New York State Income Tax: The LLC tax rate for New York is variable, depending on New York taxable net income.

Federal Income Tax: An advantage of the LLC is its tax flexibility. LLC members are allowed to select how the entity will be taxed. An LLC may be classified for federal income tax purposes as either a:

  • Sole proprietorship
  • Partnership, or
  • Corporation.

Single member LLCs are treated the same as sole proprietorships. Profits are reported on Schedule C as part of your individual 1040 tax return. Self-employment taxes on New York LLC net income must be paid just as you would with any self-employment business.

Most New York multi-member LLCs elect to be treated as partnerships by the IRS and file IRS Form 1065. On this form, New York LLC profits are reported and allocated to each of the owners according to the New York LLC’s operating agreement. Each owner is given a Schedule K-1, which shows each owner’s share of LLC income or loss. The owner then reports and pays taxes on this income on the owner’s annual 1040 income tax return. It is important to note that as with sole proprietorships, all New York LLC profits are taxed to the owners, even if they are not actually distributed by the LLC. This situation can arise when the LLC needs to use its profits to pay ongoing expenses.

If pass-through taxation is not desired, an LLC may elect to be taxed as a corporation by completing IRS Form 8832. If this election is made, the LLC is taxed as a C corporation by the federal government. Because the corporate income tax rates for the first $75,000 of corporate taxable income are lower than the individual income tax rates that apply to the taxable income of non-corporate taxpayers, it is possible a net income tax savings can result from this tax election. Additionally, an LLC can be taxed like an S corporation by filing IRS Form 2553.
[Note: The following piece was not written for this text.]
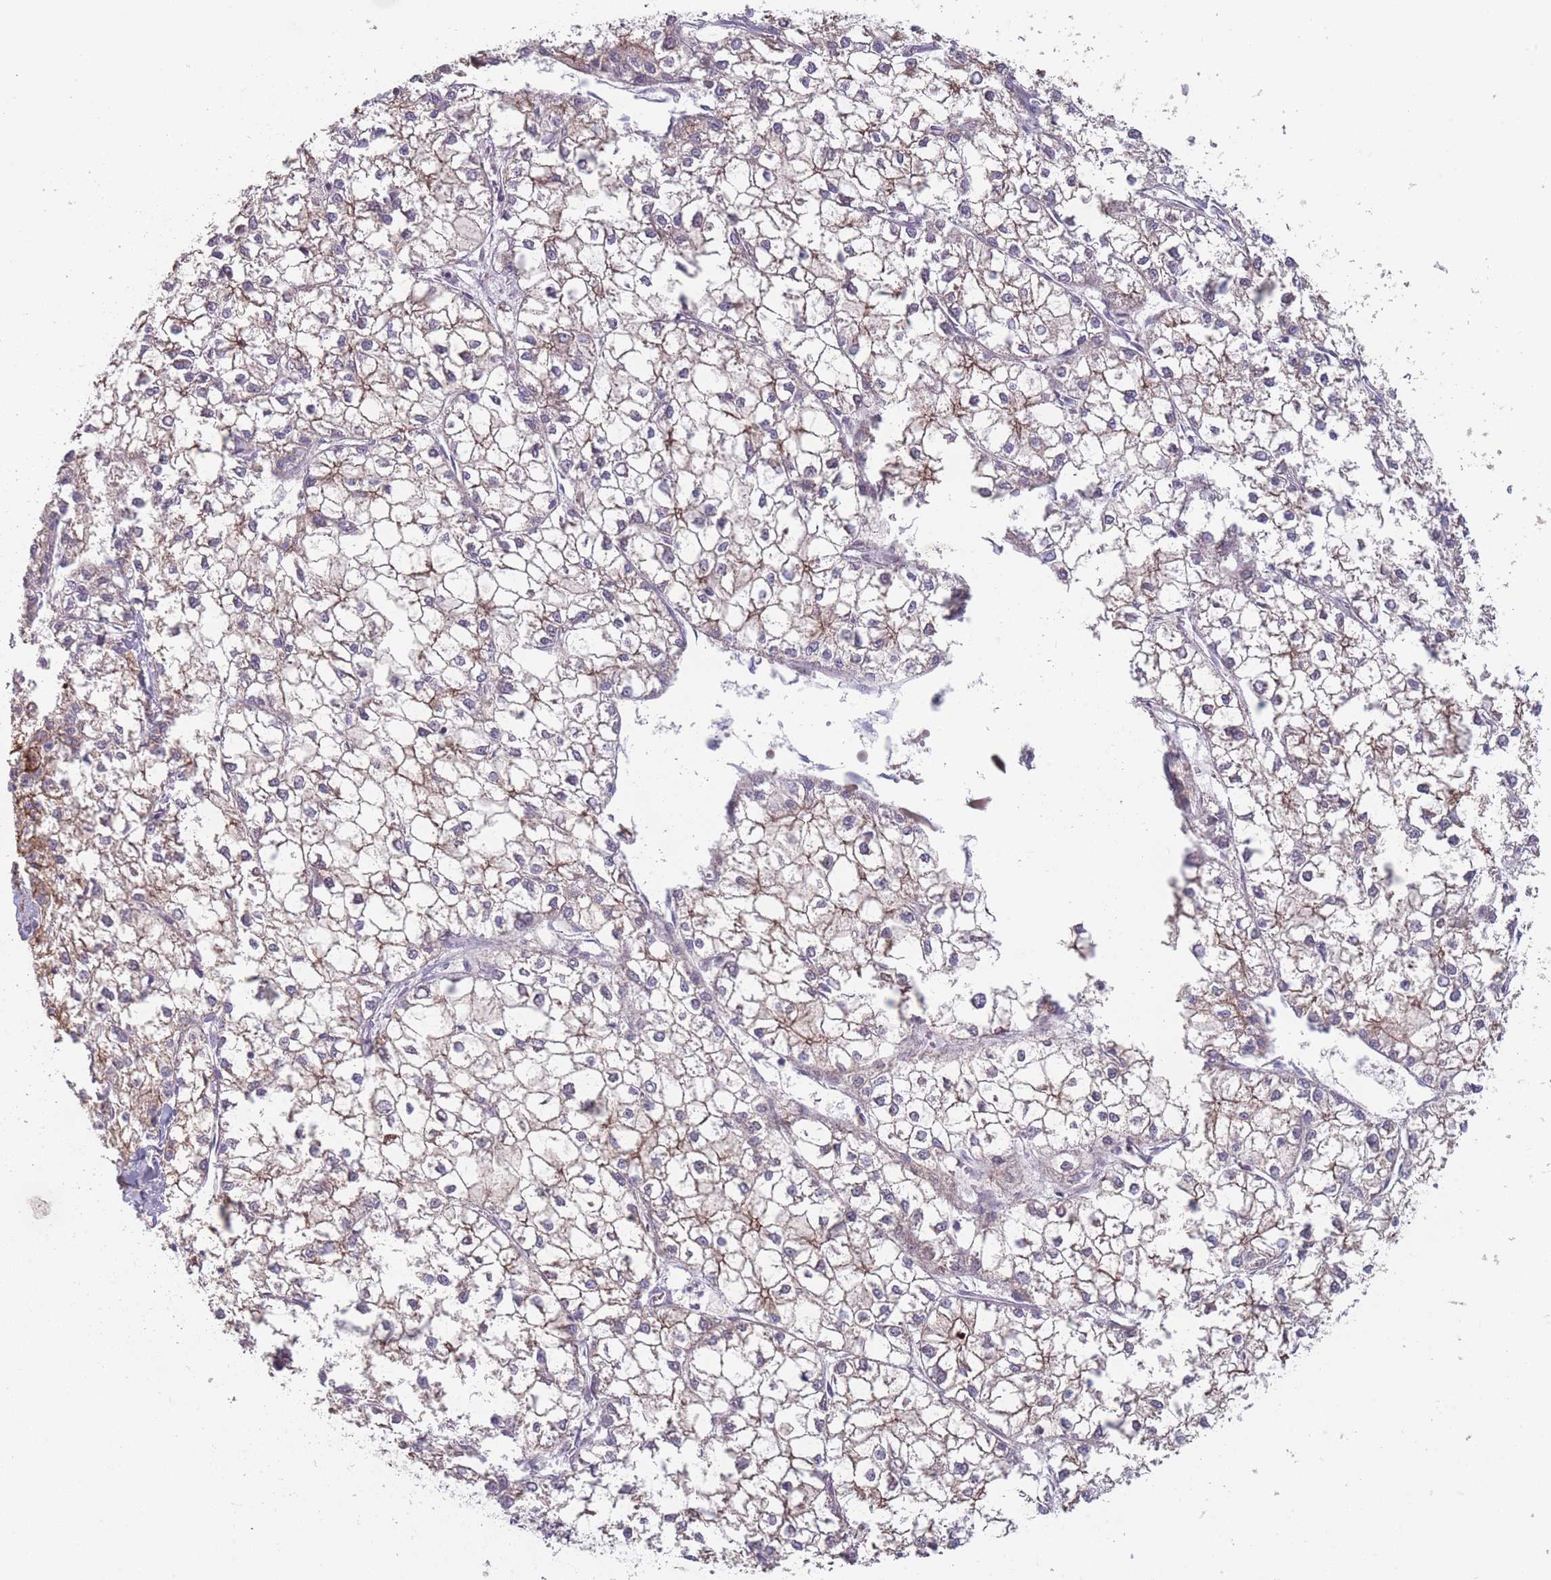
{"staining": {"intensity": "negative", "quantity": "none", "location": "none"}, "tissue": "liver cancer", "cell_type": "Tumor cells", "image_type": "cancer", "snomed": [{"axis": "morphology", "description": "Carcinoma, Hepatocellular, NOS"}, {"axis": "topography", "description": "Liver"}], "caption": "The immunohistochemistry (IHC) photomicrograph has no significant staining in tumor cells of hepatocellular carcinoma (liver) tissue.", "gene": "TMEM232", "patient": {"sex": "female", "age": 43}}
Federal Tax Identification Number/Employer Identification Number (EIN): The Federal Tax Identification Number, also known as the Employer Identification Number (EIN) is a number that is assigned to a business by the Internal Revenue Service. An EIN is like a Social Security Number for a business. It is a requisite for certain business functions such as opening bank accounts or hiring employees. An EIN is typically required if the New York LLC has more than one owner, or any employees.

New York LLC Dissolution

In order to dissolve or cancel an New York LLC, the members or managers must provide completed Articles of Dissolution form to the Department of State by mail, fax or in person. A Department of Revenue clearance is not needed for dissolution of New York LLC. The fee for filing a New York Articles of Dissolution is $60.
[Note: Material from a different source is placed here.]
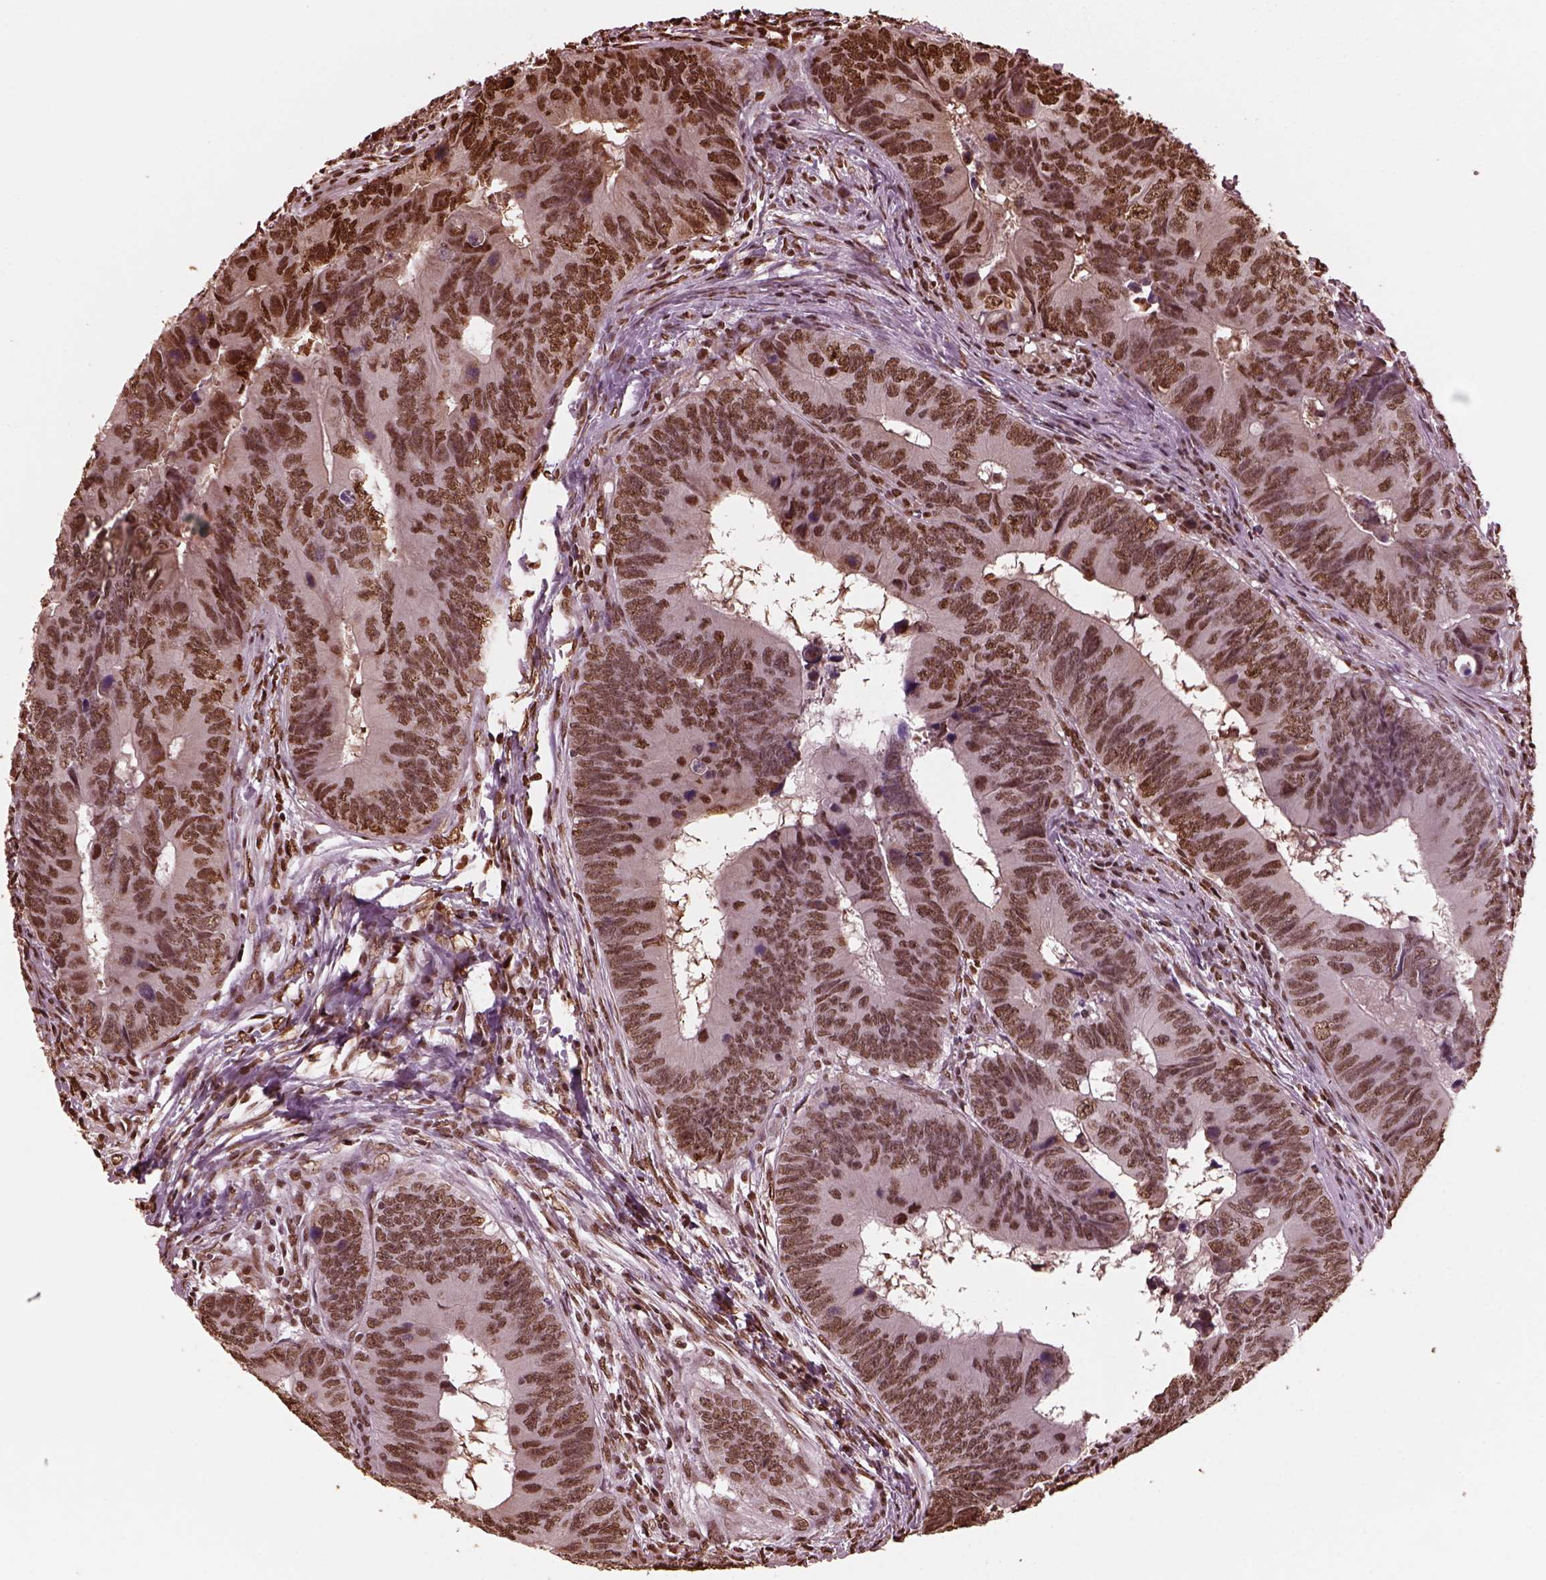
{"staining": {"intensity": "moderate", "quantity": ">75%", "location": "nuclear"}, "tissue": "colorectal cancer", "cell_type": "Tumor cells", "image_type": "cancer", "snomed": [{"axis": "morphology", "description": "Adenocarcinoma, NOS"}, {"axis": "topography", "description": "Colon"}], "caption": "Immunohistochemistry (DAB (3,3'-diaminobenzidine)) staining of human colorectal adenocarcinoma displays moderate nuclear protein positivity in about >75% of tumor cells.", "gene": "NSD1", "patient": {"sex": "female", "age": 82}}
Acts Triggering New York LLC Dissolution: A New York LLC can be dissolved upon the happening of one of the following:

  • At a time specified in the Articles of Organization or operating agreement;
  • Upon occurrence of events specified in the Articles of Organization or operating agreement;
  • Consent by the specific number or percentage of members indicated in the operating agreement; or
  • At any time there are no members;
  • Judicial decree to dissolve by a Court.